> [Records provided]
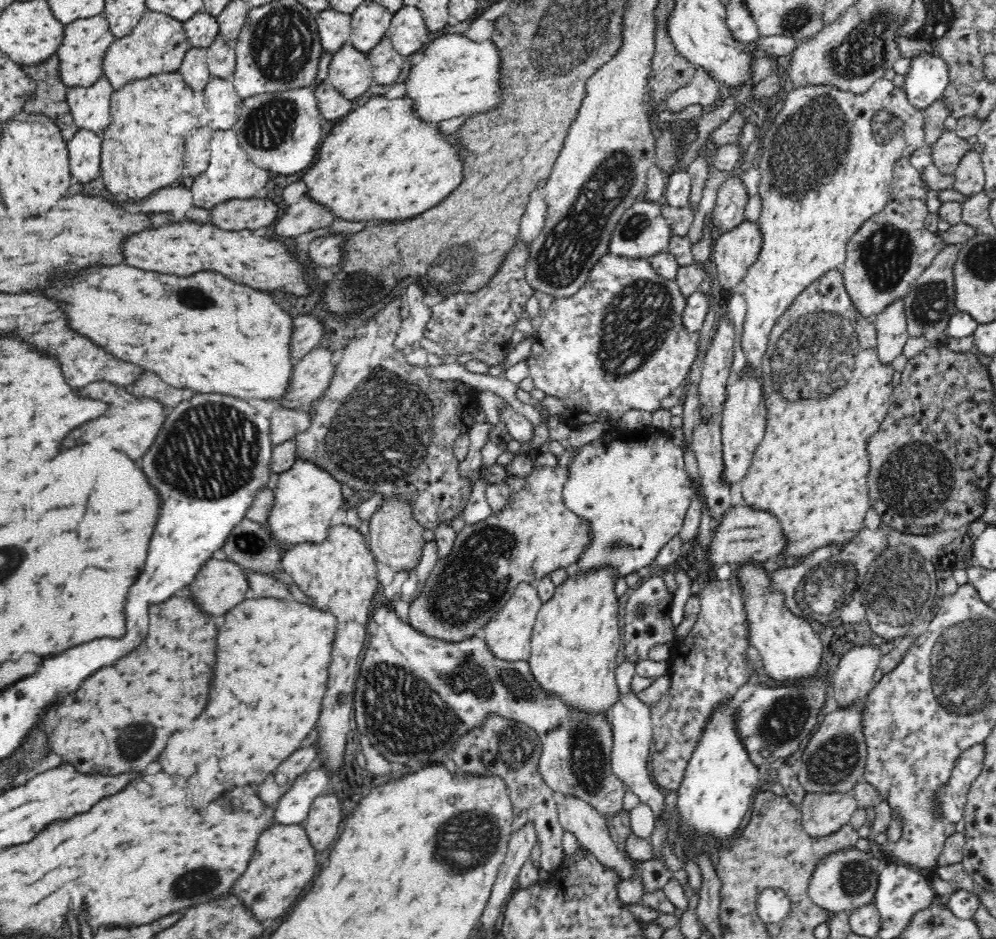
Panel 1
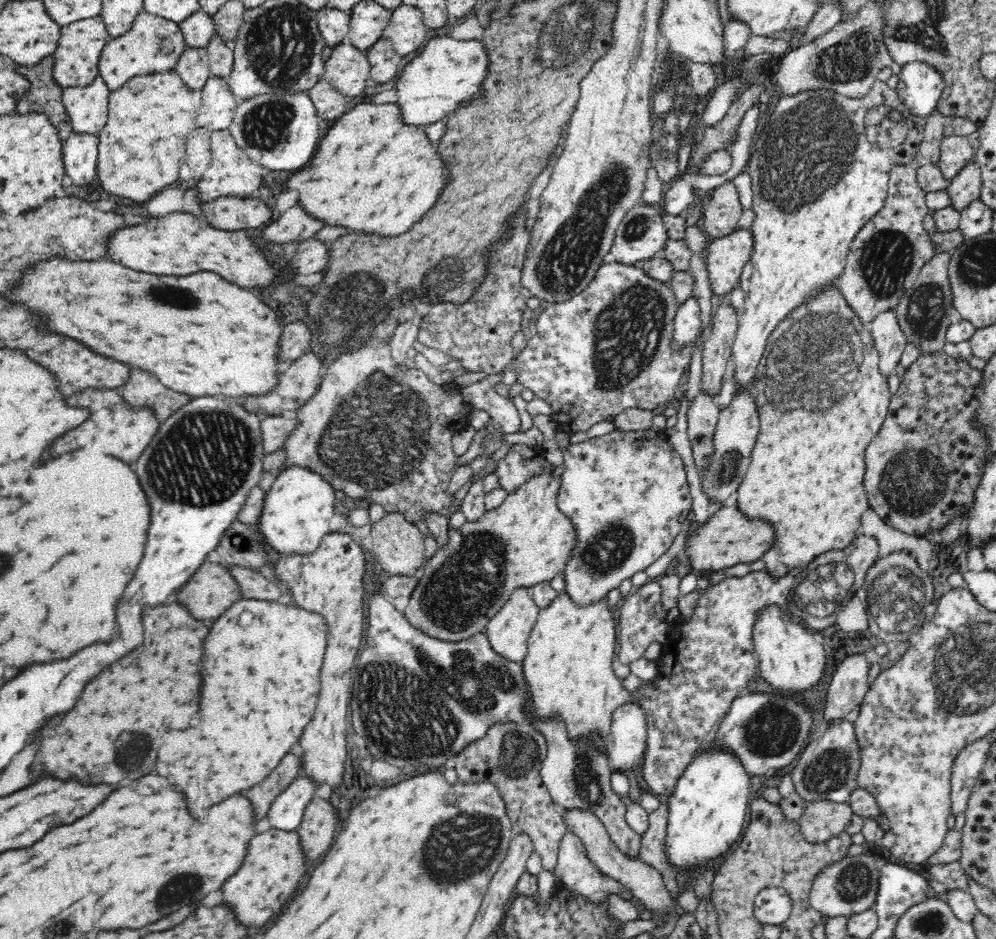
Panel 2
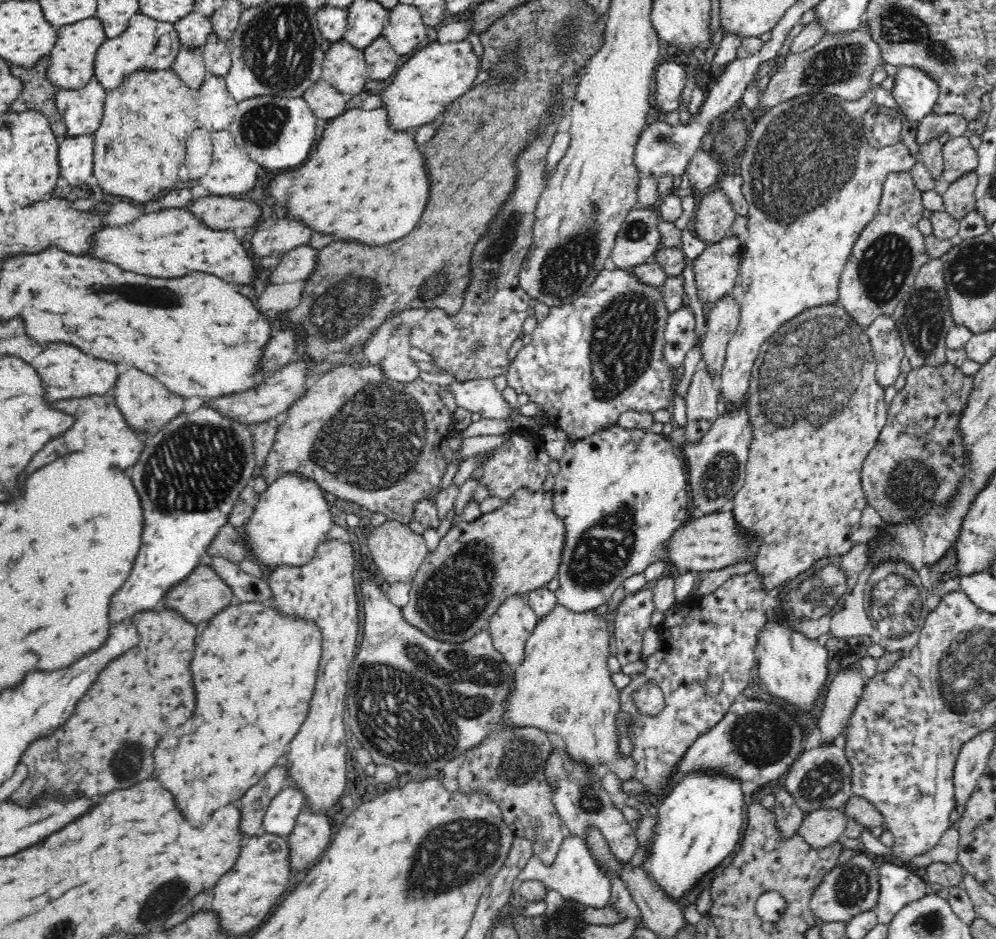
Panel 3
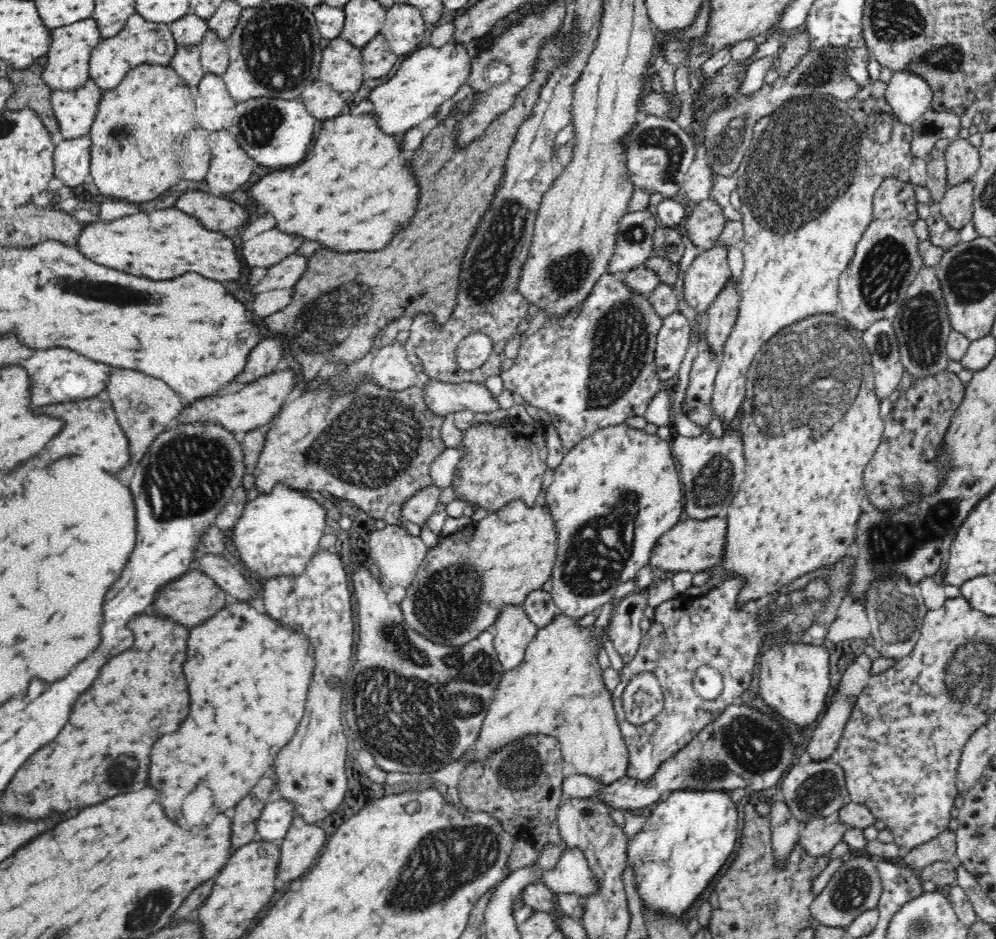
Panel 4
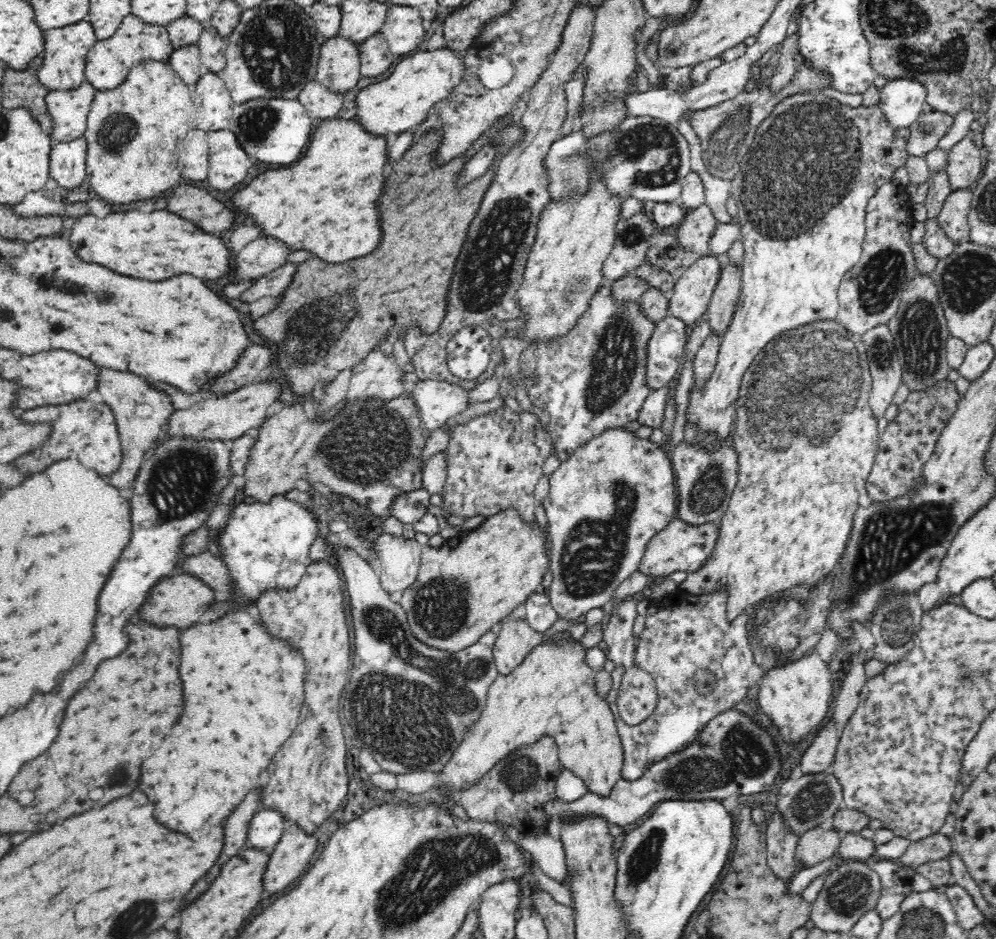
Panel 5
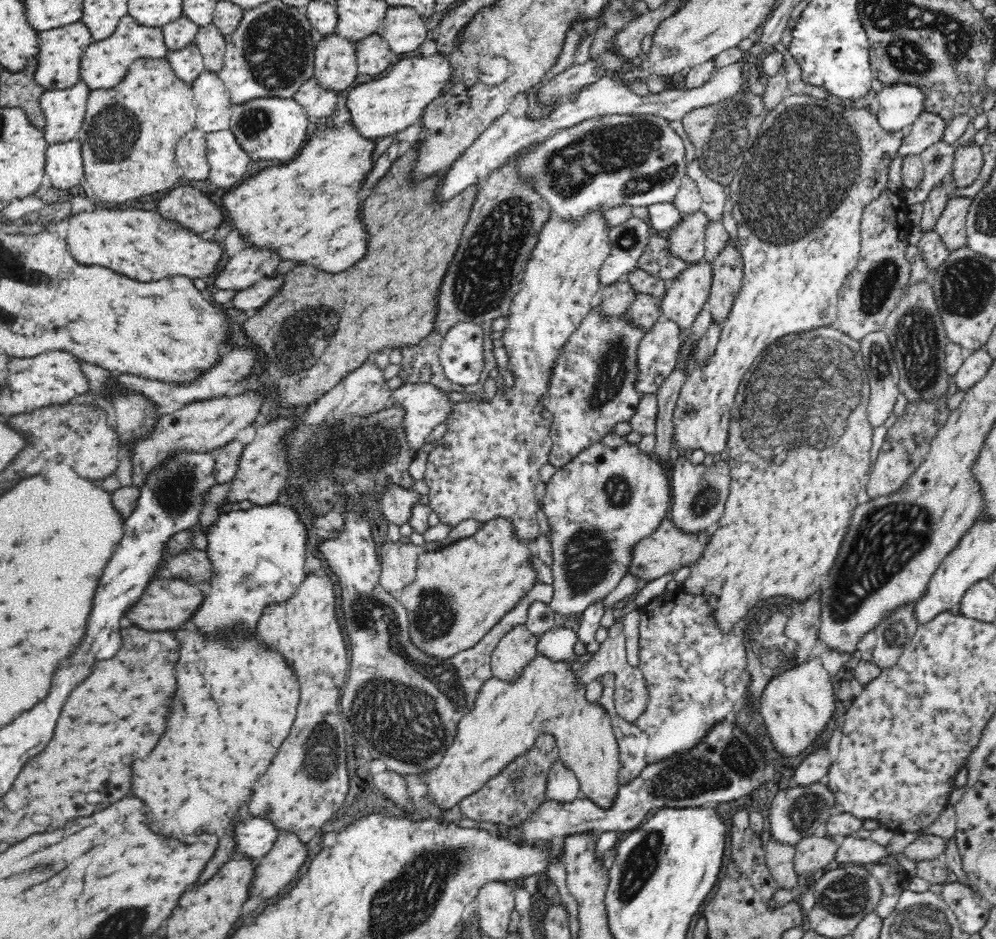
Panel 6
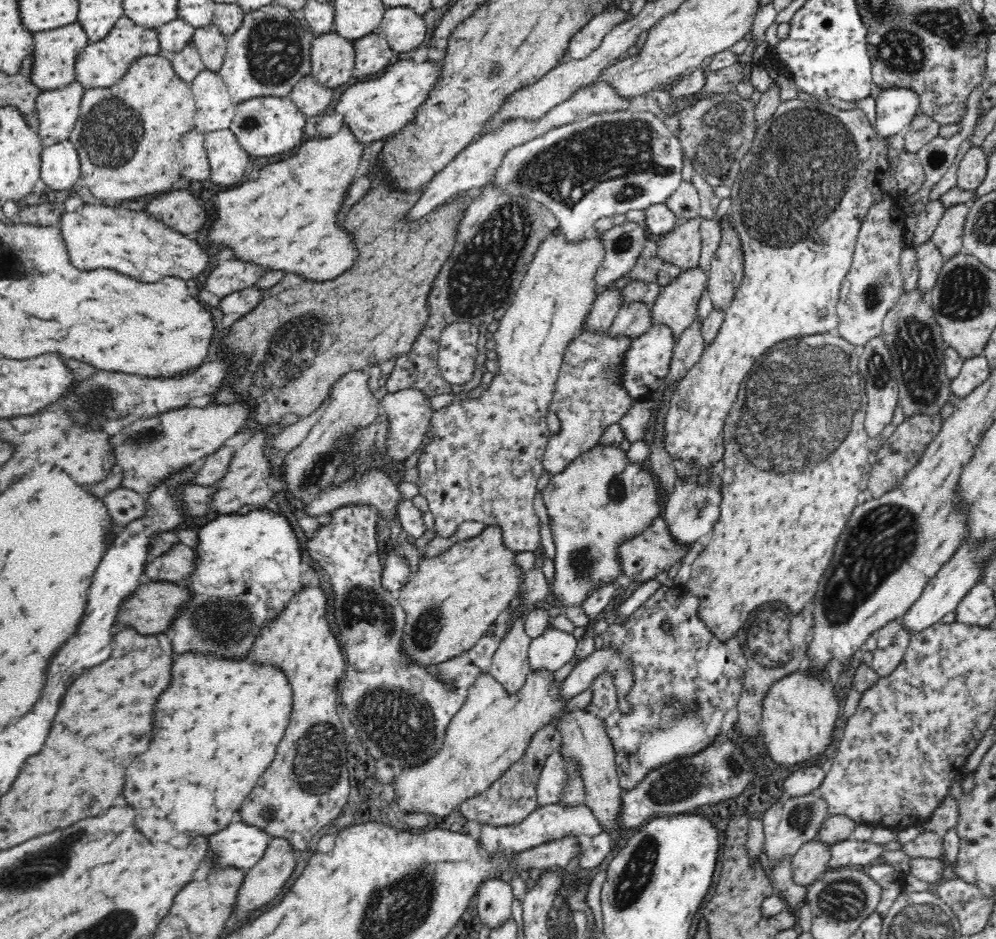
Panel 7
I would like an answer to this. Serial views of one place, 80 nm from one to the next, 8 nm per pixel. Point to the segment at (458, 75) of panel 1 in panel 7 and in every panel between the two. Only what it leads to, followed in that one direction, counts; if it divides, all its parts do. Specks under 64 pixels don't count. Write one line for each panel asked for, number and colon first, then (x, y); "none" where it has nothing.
2: (447, 72)
3: (429, 81)
4: (429, 76)
5: (388, 108)
6: (383, 107)
7: (373, 110)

> [Task requirements] In your copy, exclude the pictures and repeat each entry above exactly.

> [Response for this exercise]
Panel 1
Panel 2
Panel 3
Panel 4
Panel 5
Panel 6
Panel 7
I would like an answer to this. Serial views of one place, 80 nm from one to the next, 8 nm per pixel. Point to the segment at (458, 75) of panel 1 in panel 7 and in every panel between the two. Only what it leads to, followed in that one direction, counts; if it divides, all its parts do. Specks under 64 pixels don't count. Write one line for each panel asked for, number and colon first, then (x, y); "none" where it has nothing.
2: (447, 72)
3: (429, 81)
4: (429, 76)
5: (388, 108)
6: (383, 107)
7: (373, 110)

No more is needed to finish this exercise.